▸ Document layout detection data
------

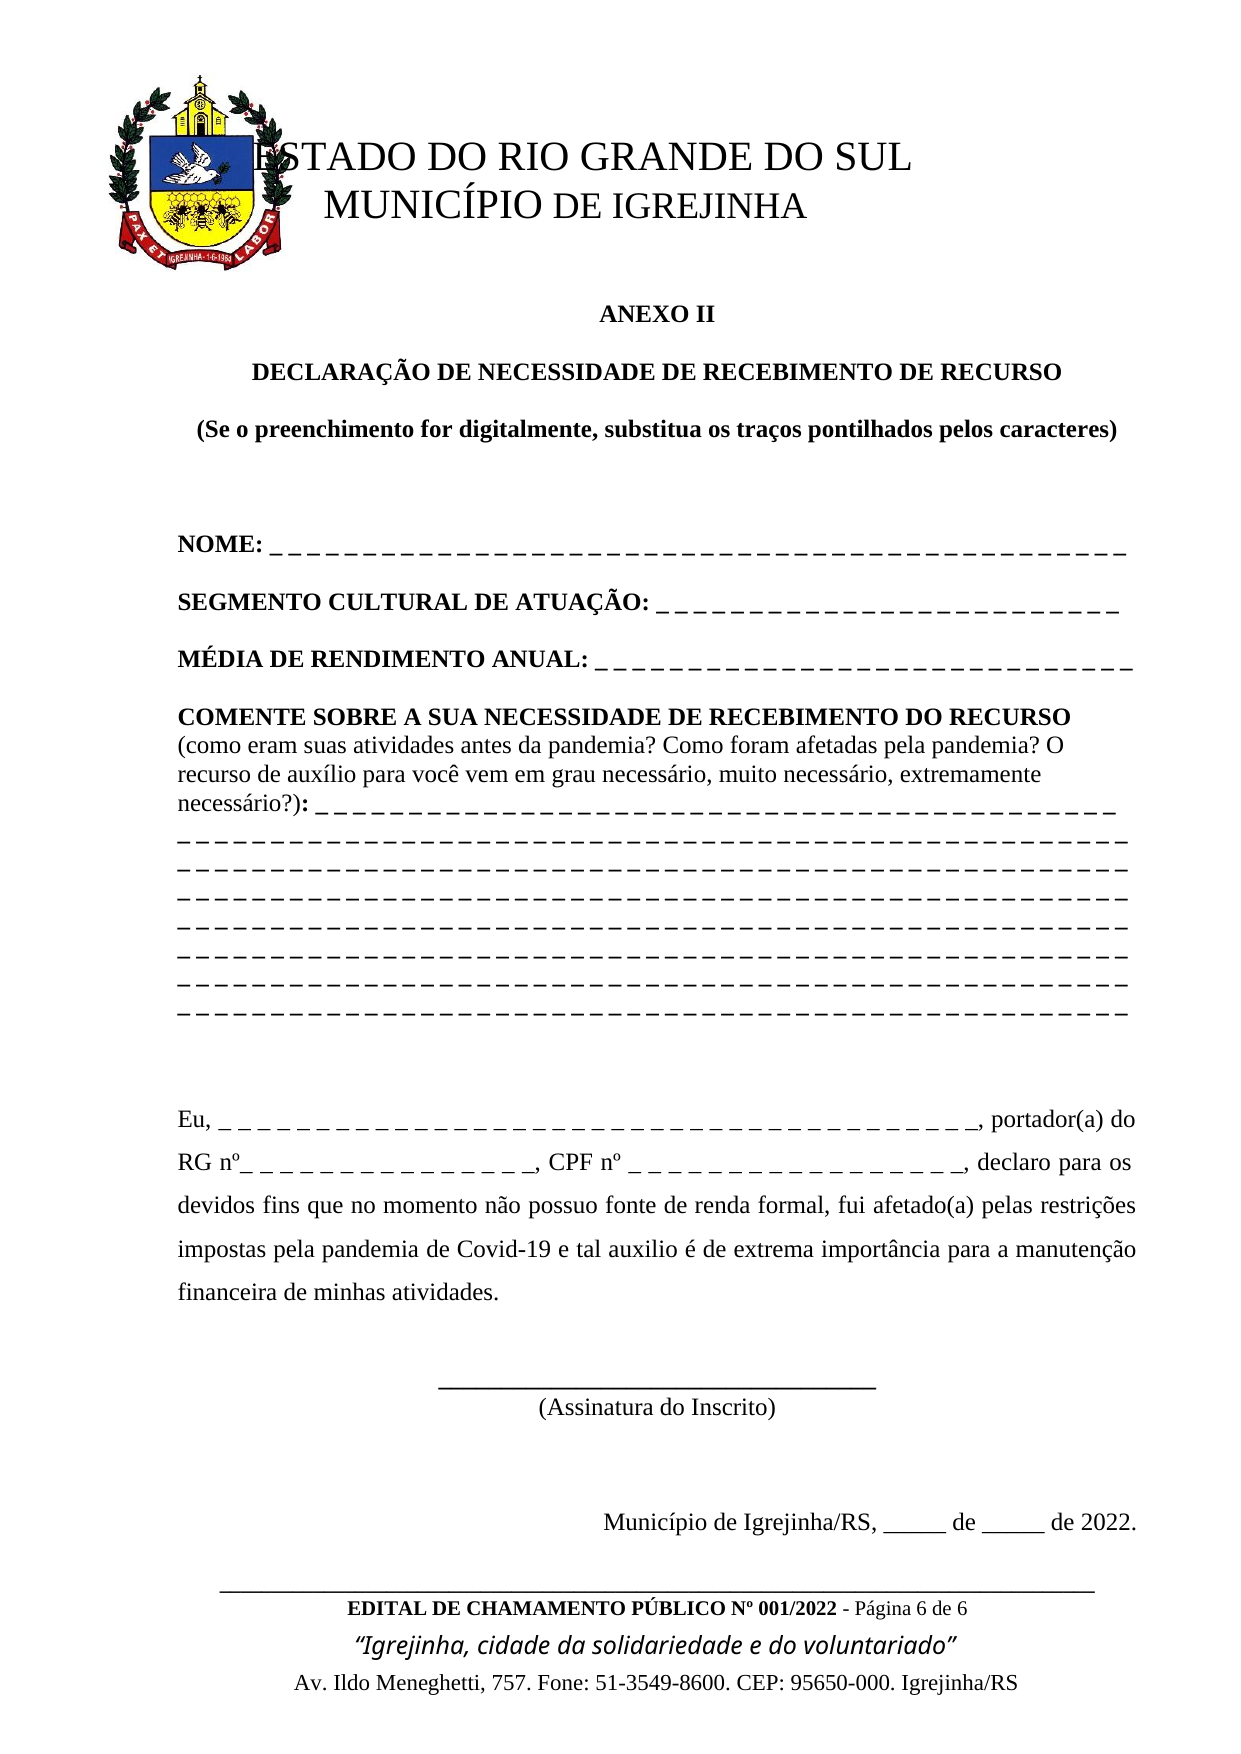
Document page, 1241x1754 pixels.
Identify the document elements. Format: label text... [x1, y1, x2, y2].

picture [102, 73, 297, 274]
text DECLARAÇÃO DE NECESSIDADE DE RECEBIMENTO DE RECURSO [177, 357, 1137, 386]
text COMENTE SOBRE A SUA NECESSIDADE DE RECEBIMENTO DO RECURSO (como eram suas atividades antes da pandemia? Como foram afetadas pela pandemia? O recurso de auxílio para você vem em grau necessário, muito necessário, extremamente necessário?): _ _ _ _ _ _ _ _ _ _ _ _ _ _ _ _ _ _ _ _ _ _ _ _ _ _ _ _ _ _ _ _ _ _ _ _ _ _ _ _ _ _ _ _ _ _ _ _ _ _ _ _ _ _ _ _ _ _ _ _ _ _ _ _ _ _ _ _ _ _ _ _ _ _ _ _ _ _ _ _ _ _ _ _ _ _ _ _ _ _ _ _ _ _ _ _ _ _ _ _ _ _ _ _ _ _ _ _ _ _ _ _ _ _ _ _ _ _ _ _ _ _ _ _ _ _ _ _ _ _ _ _ _ _ _ _ _ _ _ _ _ _ _ _ _ _ _ _ _ _ _ _ _ _ _ _ _ _ _ _ _ _ _ _ _ _ _ _ _ _ _ _ _ _ _ _ _ _ _ _ _ _ _ _ _ _ _ _ _ _ _ _ _ _ _ _ _ _ _ _ _ _ _ _ _ _ _ _ _ _ _ _ _ _ _ _ _ _ _ _ _ _ _ _ _ _ _ _ _ _ _ _ _ _ _ _ _ _ _ _ _ _ _ _ _ _ _ _ _ _ _ _ _ _ _ _ _ _ _ _ _ _ _ _ _ _ _ _ _ _ _ _ _ _ _ _ _ _ _ _ _ _ _ _ _ _ _ _ _ _ _ _ _ _ _ _ _ _ _ _ _ _ _ _ _ _ _ _ _ _ _ _ _ _ _ _ _ _ _ _ _ _ _ _ _ _ _ _ _ _ _ _ _ _ _ _ _ _ _ _ _ _ _ _ _ _ _ _ _ _ _ _ _ _ _ _ _ _ _ _ _ _ _ _ _ _ _ _ _ _ _ _ _ _ _ _ _ _ _ _ _ _ _ _ _ _ _ _ _ _ _ _ _ _ _ _ _ _ _ _ [177, 702, 1137, 1018]
text SEGMENTO CULTURAL DE ATUAÇÃO: _ _ _ _ _ _ _ _ _ _ _ _ _ _ _ _ _ _ _ _ _ _ _ _ _ [177, 587, 1137, 616]
text ___________________________________ (Assinatura do Inscrito) [177, 1363, 1137, 1421]
text Eu, _ _ _ _ _ _ _ _ _ _ _ _ _ _ _ _ _ _ _ _ _ _ _ _ _ _ _ _ _ _ _ _ _ _ _ _ _ _ _, portador(a) do RG nº_ _ _ _ _ _ _ _ _ _ _ _ _ _ _, CPF nº _ _ _ _ _ _ _ _ _ _ _ _ _ _ _ _ _, declaro para os devidos fins que no momento não possuo fonte de renda formal, fui afetado(a) pelas restrições impostas pela pandemia de Covid-19 e tal auxilio é de extrema importância para a manutenção financeira de minhas atividades. [177, 1104, 1137, 1306]
text NOME: _ _ _ _ _ _ _ _ _ _ _ _ _ _ _ _ _ _ _ _ _ _ _ _ _ _ _ _ _ _ _ _ _ _ _ _ _ _ _ _ _ _ _ _ _ _ [177, 529, 1137, 558]
text Município de Igrejinha/RS, _____ de _____ de 2022. [177, 1507, 1137, 1536]
text ANEXO II [177, 299, 1137, 328]
text (Se o preenchimento for digitalmente, substitua os traços pontilhados pelos caracteres) [177, 414, 1137, 443]
text MÉDIA DE RENDIMENTO ANUAL: _ _ _ _ _ _ _ _ _ _ _ _ _ _ _ _ _ _ _ _ _ _ _ _ _ _ _ _ _ [177, 644, 1137, 673]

------

▸ Exercise goal
Go line by line through the data, copying each one that contains the word "RECEBIMENTO".

▸ Reply
text DECLARAÇÃO DE NECESSIDADE DE RECEBIMENTO DE RECURSO [177, 357, 1137, 386]
text COMENTE SOBRE A SUA NECESSIDADE DE RECEBIMENTO DO RECURSO (como eram suas atividades antes da pandemia? Como foram afetadas pela pandemia? O recurso de auxílio para você vem em grau necessário, muito necessário, extremamente necessário?): _ _ _ _ _ _ _ _ _ _ _ _ _ _ _ _ _ _ _ _ _ _ _ _ _ _ _ _ _ _ _ _ _ _ _ _ _ _ _ _ _ _ _ _ _ _ _ _ _ _ _ _ _ _ _ _ _ _ _ _ _ _ _ _ _ _ _ _ _ _ _ _ _ _ _ _ _ _ _ _ _ _ _ _ _ _ _ _ _ _ _ _ _ _ _ _ _ _ _ _ _ _ _ _ _ _ _ _ _ _ _ _ _ _ _ _ _ _ _ _ _ _ _ _ _ _ _ _ _ _ _ _ _ _ _ _ _ _ _ _ _ _ _ _ _ _ _ _ _ _ _ _ _ _ _ _ _ _ _ _ _ _ _ _ _ _ _ _ _ _ _ _ _ _ _ _ _ _ _ _ _ _ _ _ _ _ _ _ _ _ _ _ _ _ _ _ _ _ _ _ _ _ _ _ _ _ _ _ _ _ _ _ _ _ _ _ _ _ _ _ _ _ _ _ _ _ _ _ _ _ _ _ _ _ _ _ _ _ _ _ _ _ _ _ _ _ _ _ _ _ _ _ _ _ _ _ _ _ _ _ _ _ _ _ _ _ _ _ _ _ _ _ _ _ _ _ _ _ _ _ _ _ _ _ _ _ _ _ _ _ _ _ _ _ _ _ _ _ _ _ _ _ _ _ _ _ _ _ _ _ _ _ _ _ _ _ _ _ _ _ _ _ _ _ _ _ _ _ _ _ _ _ _ _ _ _ _ _ _ _ _ _ _ _ _ _ _ _ _ _ _ _ _ _ _ _ _ _ _ _ _ _ _ _ _ _ _ _ _ _ _ _ _ _ _ _ _ _ _ _ _ _ _ _ _ _ _ _ _ _ _ _ _ _ _ _ _ _ _ _ [177, 702, 1137, 1018]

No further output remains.